No one tells you how much the teen years will hurt your heart
They grow up so fast….
Simplistic words that seem so futile when you’re up to your elbows in a shit filled nappy, or when your eyes are glazing over as they describe their latest Minecraft creation. When the days are long and the nights, at times even longer, it is tempting to look ahead to when it will be “easier”.
My baby just turned 15….
The first of three boys, he and I have always been close. Two peas in a pod and all that, our relationship is generally one of ease; we just get each other.
Three months ago, I had a child that would lean into me. He would sit on me jokingly and refuse to get off until I cuddled him. We could talk about anything and his room was used for nothing more than sleep and playing his Playstation.
My baby just turned 15… and the grief is often palpable.

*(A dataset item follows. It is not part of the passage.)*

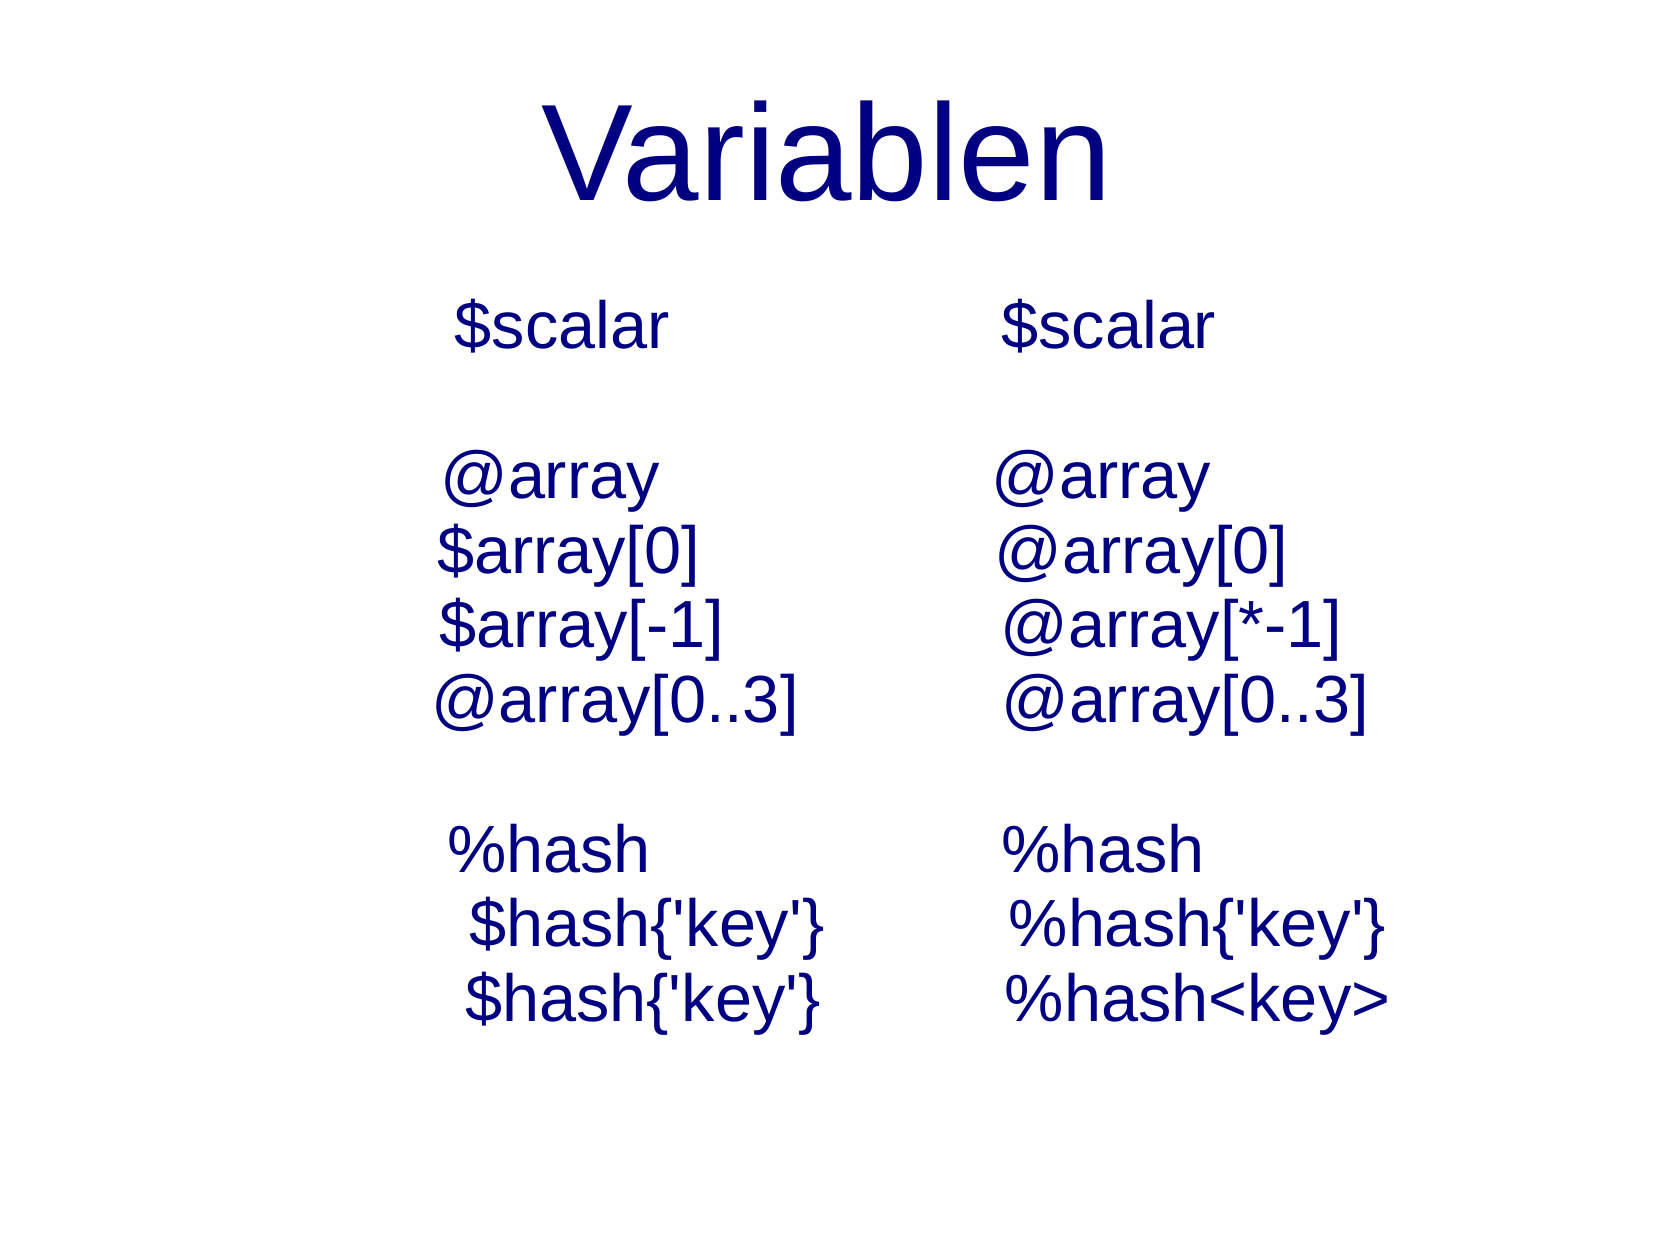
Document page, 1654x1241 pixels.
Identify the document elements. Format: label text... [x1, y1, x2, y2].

Change is inevitable, we all know that but it doesn’t make it any easier. His growing up, is an immense source of pride and joy. I love seeing him with his friends, the wonderful wings of independence that he has grown.
My baby just turned 15….
The other night he was at a sleepover and texted me saying “Good night mum” and when he came home, I was the first one to whom he came and said “Hello” ….and then he leaned, ever so slightly into me.

March 13, 2018 @ 11:25 pm
Perfectly timed and struck a heart wrenching chord within me. My son just turned 15 a month ago and your words were very painfully true. Thankyou for the reassurance that this is how other mums feel too.